Festival producers, registered charity Big Difference Company, have received funding from The Baring Foundation to increase the work included in the festival aimed at older people.
A two-year grant will allow work to take place in across the 2020 and 2021 festivals, including the inauguration of an "Older People's Comedy Fringe".
Additional new activities on the festival's fringe will be targeted at older people, particularly those in care homes and community settings.
The festival has a long tradition of producing work with and for older people. In its early years, festival producers set up Vintage Theatre Company with members aged over 50, who wrote and performed their own comedy sketches and plays each February.
More recently the Silver Stand Up competition has been running since 2012: a national comedy competition for comedians aged over 55. The festival has also previously worked in partnership with Age UK, local authorities and cultural trusts, Arthritis Research UK and other organisations who have worked with them to develop specific events, performances and activities.
The 2020 festival - running from 5th to 23rd February - will again feature a Silver Stand Up competition, alongside a "Best of Silver Stand Up" show featuring past contestants and winners of the competition.
In addition there will be a special performance at AGE UK's venue in Leicester city centre, performances in Hinckley and Market Harborough targeted at older people, together with two events in Leicestershire care homes featuring comedians and performers.
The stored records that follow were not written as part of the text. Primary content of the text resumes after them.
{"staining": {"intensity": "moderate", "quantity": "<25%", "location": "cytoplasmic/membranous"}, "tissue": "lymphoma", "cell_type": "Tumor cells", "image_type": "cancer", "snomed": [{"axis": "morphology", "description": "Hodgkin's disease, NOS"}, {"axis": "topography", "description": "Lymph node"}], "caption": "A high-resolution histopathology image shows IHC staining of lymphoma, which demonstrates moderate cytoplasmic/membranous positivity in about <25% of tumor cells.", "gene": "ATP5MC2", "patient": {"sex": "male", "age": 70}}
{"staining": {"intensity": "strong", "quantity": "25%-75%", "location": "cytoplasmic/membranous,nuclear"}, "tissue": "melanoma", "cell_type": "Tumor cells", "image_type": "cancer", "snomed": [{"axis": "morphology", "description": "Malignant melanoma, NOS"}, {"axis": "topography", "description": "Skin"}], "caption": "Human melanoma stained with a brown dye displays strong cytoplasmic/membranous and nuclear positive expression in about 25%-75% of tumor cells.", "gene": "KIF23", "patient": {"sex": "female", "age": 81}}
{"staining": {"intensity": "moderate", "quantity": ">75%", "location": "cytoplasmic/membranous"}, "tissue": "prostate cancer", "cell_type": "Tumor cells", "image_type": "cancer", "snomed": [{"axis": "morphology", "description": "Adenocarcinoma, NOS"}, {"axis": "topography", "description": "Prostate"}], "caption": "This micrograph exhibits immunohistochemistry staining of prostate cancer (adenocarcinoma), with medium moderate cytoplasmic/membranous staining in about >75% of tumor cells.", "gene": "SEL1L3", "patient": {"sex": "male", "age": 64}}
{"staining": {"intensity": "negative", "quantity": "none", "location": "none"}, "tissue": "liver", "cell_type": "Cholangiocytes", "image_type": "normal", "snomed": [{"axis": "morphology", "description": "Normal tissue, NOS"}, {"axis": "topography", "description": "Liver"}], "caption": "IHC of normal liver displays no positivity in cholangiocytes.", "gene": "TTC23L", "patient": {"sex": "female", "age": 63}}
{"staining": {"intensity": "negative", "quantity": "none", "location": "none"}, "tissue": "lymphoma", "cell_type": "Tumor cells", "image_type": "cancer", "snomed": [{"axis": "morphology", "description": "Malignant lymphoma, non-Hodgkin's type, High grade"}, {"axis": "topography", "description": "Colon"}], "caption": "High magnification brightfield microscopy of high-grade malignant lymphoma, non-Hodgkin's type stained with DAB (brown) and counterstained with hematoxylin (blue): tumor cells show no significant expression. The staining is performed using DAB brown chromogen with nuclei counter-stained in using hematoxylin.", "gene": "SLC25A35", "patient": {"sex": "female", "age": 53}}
Also performing will be Mrs Barbara Nice and Lynn Ruth Miller, recognised as the oldest comedian regularly performing on the UK comedy circuit.
Leicester Comedy Festival is also home to The UK Kids' Comedy Festival, which will return for its second year in 2020.
The Baring Foundation is an independent foundation that protects and advances human rights and promotes inclusion. Since 2010, the Foundation's arts programme has focused on supporting participatory arts with people over the age of 60, particularly those facing disadvantage or discrimination. Over the last ten years, they have funded across art forms (from theatre, to music, to painting, to the circus, to the digital arts) and sought to promote high-quality arts provision in both care homes and in the community.